What you have to do: Give every entry again precisely as it appears.

★ ★ ★ ★ ★

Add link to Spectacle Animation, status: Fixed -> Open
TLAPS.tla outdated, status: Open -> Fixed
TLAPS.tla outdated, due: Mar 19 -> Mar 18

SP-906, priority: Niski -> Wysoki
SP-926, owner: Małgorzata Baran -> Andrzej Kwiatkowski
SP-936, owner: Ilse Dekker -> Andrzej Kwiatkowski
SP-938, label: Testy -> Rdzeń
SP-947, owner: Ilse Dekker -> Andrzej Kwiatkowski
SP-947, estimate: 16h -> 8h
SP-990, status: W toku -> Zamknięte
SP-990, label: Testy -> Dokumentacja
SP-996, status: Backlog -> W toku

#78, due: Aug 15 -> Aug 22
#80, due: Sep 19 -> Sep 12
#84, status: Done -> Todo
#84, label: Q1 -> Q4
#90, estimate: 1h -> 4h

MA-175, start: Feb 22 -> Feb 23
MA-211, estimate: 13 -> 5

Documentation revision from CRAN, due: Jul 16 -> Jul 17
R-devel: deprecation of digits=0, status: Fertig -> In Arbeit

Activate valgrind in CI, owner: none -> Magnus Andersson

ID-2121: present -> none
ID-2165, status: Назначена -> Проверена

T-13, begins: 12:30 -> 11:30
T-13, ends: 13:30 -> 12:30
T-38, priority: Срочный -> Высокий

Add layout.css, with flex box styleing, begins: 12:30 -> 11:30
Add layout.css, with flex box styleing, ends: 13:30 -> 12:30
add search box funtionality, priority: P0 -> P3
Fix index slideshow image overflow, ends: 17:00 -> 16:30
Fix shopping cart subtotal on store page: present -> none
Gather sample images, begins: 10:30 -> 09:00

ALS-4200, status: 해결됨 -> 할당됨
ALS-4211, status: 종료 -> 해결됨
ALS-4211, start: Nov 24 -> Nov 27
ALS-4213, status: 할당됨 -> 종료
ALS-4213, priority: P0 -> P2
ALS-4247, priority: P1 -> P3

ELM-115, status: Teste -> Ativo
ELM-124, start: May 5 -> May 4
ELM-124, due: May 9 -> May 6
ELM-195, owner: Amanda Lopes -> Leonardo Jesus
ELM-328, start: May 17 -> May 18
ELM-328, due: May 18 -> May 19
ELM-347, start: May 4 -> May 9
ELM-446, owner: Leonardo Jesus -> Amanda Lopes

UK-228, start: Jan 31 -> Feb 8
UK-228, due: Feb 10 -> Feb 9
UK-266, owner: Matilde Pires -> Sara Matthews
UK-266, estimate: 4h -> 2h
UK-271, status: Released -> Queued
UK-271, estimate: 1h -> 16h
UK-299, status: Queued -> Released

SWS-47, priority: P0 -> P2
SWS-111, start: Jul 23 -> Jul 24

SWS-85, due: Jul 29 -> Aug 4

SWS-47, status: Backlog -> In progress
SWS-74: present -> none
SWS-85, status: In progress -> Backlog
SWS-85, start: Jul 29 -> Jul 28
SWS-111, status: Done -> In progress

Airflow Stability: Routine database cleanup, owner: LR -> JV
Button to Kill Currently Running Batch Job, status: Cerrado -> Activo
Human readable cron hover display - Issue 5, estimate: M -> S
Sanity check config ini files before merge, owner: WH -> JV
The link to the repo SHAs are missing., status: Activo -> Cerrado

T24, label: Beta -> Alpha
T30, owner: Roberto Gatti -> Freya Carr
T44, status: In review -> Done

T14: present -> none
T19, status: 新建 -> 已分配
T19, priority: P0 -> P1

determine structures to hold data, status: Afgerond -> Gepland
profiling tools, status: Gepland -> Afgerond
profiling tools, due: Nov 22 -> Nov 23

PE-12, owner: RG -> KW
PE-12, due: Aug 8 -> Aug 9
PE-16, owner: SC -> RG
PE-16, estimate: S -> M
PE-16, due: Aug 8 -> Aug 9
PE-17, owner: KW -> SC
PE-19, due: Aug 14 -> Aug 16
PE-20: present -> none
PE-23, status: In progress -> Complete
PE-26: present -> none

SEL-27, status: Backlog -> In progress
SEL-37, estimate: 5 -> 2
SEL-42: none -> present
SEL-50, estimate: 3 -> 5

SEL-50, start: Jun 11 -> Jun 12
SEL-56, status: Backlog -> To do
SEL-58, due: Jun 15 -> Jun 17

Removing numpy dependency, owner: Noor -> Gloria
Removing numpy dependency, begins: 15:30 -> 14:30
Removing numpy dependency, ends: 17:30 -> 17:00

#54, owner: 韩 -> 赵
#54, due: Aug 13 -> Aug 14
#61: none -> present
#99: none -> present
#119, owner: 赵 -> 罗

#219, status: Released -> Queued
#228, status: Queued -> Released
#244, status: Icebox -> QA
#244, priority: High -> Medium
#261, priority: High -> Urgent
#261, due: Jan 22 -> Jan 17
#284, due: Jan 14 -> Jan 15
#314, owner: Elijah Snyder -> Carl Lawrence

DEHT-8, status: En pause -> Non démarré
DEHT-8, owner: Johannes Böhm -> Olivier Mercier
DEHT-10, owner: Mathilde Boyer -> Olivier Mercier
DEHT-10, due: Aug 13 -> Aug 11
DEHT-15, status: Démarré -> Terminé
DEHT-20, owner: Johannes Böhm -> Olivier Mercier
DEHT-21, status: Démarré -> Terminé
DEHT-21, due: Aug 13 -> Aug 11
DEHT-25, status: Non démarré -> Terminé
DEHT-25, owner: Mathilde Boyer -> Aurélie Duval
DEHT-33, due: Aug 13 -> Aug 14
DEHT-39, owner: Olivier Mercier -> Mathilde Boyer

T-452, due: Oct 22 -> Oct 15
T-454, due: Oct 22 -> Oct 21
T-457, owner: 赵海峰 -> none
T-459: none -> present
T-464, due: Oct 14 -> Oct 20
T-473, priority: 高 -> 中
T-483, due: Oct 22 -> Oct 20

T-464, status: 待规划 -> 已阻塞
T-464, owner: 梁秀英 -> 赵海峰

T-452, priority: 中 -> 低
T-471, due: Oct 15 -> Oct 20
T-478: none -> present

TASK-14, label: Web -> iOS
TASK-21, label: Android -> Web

★ ★ ★ ★ ★

Answer for this exercise:
Add link to Spectacle Animation, status: Fixed -> Open
TLAPS.tla outdated, status: Open -> Fixed
TLAPS.tla outdated, due: Mar 19 -> Mar 18

SP-906, priority: Niski -> Wysoki
SP-926, owner: Małgorzata Baran -> Andrzej Kwiatkowski
SP-936, owner: Ilse Dekker -> Andrzej Kwiatkowski
SP-938, label: Testy -> Rdzeń
SP-947, owner: Ilse Dekker -> Andrzej Kwiatkowski
SP-947, estimate: 16h -> 8h
SP-990, status: W toku -> Zamknięte
SP-990, label: Testy -> Dokumentacja
SP-996, status: Backlog -> W toku

#78, due: Aug 15 -> Aug 22
#80, due: Sep 19 -> Sep 12
#84, status: Done -> Todo
#84, label: Q1 -> Q4
#90, estimate: 1h -> 4h

MA-175, start: Feb 22 -> Feb 23
MA-211, estimate: 13 -> 5

Documentation revision from CRAN, due: Jul 16 -> Jul 17
R-devel: deprecation of digits=0, status: Fertig -> In Arbeit

Activate valgrind in CI, owner: none -> Magnus Andersson

ID-2121: present -> none
ID-2165, status: Назначена -> Проверена

T-13, begins: 12:30 -> 11:30
T-13, ends: 13:30 -> 12:30
T-38, priority: Срочный -> Высокий

Add layout.css, with flex box styleing, begins: 12:30 -> 11:30
Add layout.css, with flex box styleing, ends: 13:30 -> 12:30
add search box funtionality, priority: P0 -> P3
Fix index slideshow image overflow, ends: 17:00 -> 16:30
Fix shopping cart subtotal on store page: present -> none
Gather sample images, begins: 10:30 -> 09:00

ALS-4200, status: 해결됨 -> 할당됨
ALS-4211, status: 종료 -> 해결됨
ALS-4211, start: Nov 24 -> Nov 27
ALS-4213, status: 할당됨 -> 종료
ALS-4213, priority: P0 -> P2
ALS-4247, priority: P1 -> P3

ELM-115, status: Teste -> Ativo
ELM-124, start: May 5 -> May 4
ELM-124, due: May 9 -> May 6
ELM-195, owner: Amanda Lopes -> Leonardo Jesus
ELM-328, start: May 17 -> May 18
ELM-328, due: May 18 -> May 19
ELM-347, start: May 4 -> May 9
ELM-446, owner: Leonardo Jesus -> Amanda Lopes

UK-228, start: Jan 31 -> Feb 8
UK-228, due: Feb 10 -> Feb 9
UK-266, owner: Matilde Pires -> Sara Matthews
UK-266, estimate: 4h -> 2h
UK-271, status: Released -> Queued
UK-271, estimate: 1h -> 16h
UK-299, status: Queued -> Released

SWS-47, priority: P0 -> P2
SWS-111, start: Jul 23 -> Jul 24

SWS-85, due: Jul 29 -> Aug 4

SWS-47, status: Backlog -> In progress
SWS-74: present -> none
SWS-85, status: In progress -> Backlog
SWS-85, start: Jul 29 -> Jul 28
SWS-111, status: Done -> In progress

Airflow Stability: Routine database cleanup, owner: LR -> JV
Button to Kill Currently Running Batch Job, status: Cerrado -> Activo
Human readable cron hover display - Issue 5, estimate: M -> S
Sanity check config ini files before merge, owner: WH -> JV
The link to the repo SHAs are missing., status: Activo -> Cerrado

T24, label: Beta -> Alpha
T30, owner: Roberto Gatti -> Freya Carr
T44, status: In review -> Done

T14: present -> none
T19, status: 新建 -> 已分配
T19, priority: P0 -> P1

determine structures to hold data, status: Afgerond -> Gepland
profiling tools, status: Gepland -> Afgerond
profiling tools, due: Nov 22 -> Nov 23

PE-12, owner: RG -> KW
PE-12, due: Aug 8 -> Aug 9
PE-16, owner: SC -> RG
PE-16, estimate: S -> M
PE-16, due: Aug 8 -> Aug 9
PE-17, owner: KW -> SC
PE-19, due: Aug 14 -> Aug 16
PE-20: present -> none
PE-23, status: In progress -> Complete
PE-26: present -> none

SEL-27, status: Backlog -> In progress
SEL-37, estimate: 5 -> 2
SEL-42: none -> present
SEL-50, estimate: 3 -> 5

SEL-50, start: Jun 11 -> Jun 12
SEL-56, status: Backlog -> To do
SEL-58, due: Jun 15 -> Jun 17

Removing numpy dependency, owner: Noor -> Gloria
Removing numpy dependency, begins: 15:30 -> 14:30
Removing numpy dependency, ends: 17:30 -> 17:00

#54, owner: 韩 -> 赵
#54, due: Aug 13 -> Aug 14
#61: none -> present
#99: none -> present
#119, owner: 赵 -> 罗

#219, status: Released -> Queued
#228, status: Queued -> Released
#244, status: Icebox -> QA
#244, priority: High -> Medium
#261, priority: High -> Urgent
#261, due: Jan 22 -> Jan 17
#284, due: Jan 14 -> Jan 15
#314, owner: Elijah Snyder -> Carl Lawrence

DEHT-8, status: En pause -> Non démarré
DEHT-8, owner: Johannes Böhm -> Olivier Mercier
DEHT-10, owner: Mathilde Boyer -> Olivier Mercier
DEHT-10, due: Aug 13 -> Aug 11
DEHT-15, status: Démarré -> Terminé
DEHT-20, owner: Johannes Böhm -> Olivier Mercier
DEHT-21, status: Démarré -> Terminé
DEHT-21, due: Aug 13 -> Aug 11
DEHT-25, status: Non démarré -> Terminé
DEHT-25, owner: Mathilde Boyer -> Aurélie Duval
DEHT-33, due: Aug 13 -> Aug 14
DEHT-39, owner: Olivier Mercier -> Mathilde Boyer

T-452, due: Oct 22 -> Oct 15
T-454, due: Oct 22 -> Oct 21
T-457, owner: 赵海峰 -> none
T-459: none -> present
T-464, due: Oct 14 -> Oct 20
T-473, priority: 高 -> 中
T-483, due: Oct 22 -> Oct 20

T-464, status: 待规划 -> 已阻塞
T-464, owner: 梁秀英 -> 赵海峰

T-452, priority: 中 -> 低
T-471, due: Oct 15 -> Oct 20
T-478: none -> present

TASK-14, label: Web -> iOS
TASK-21, label: Android -> Web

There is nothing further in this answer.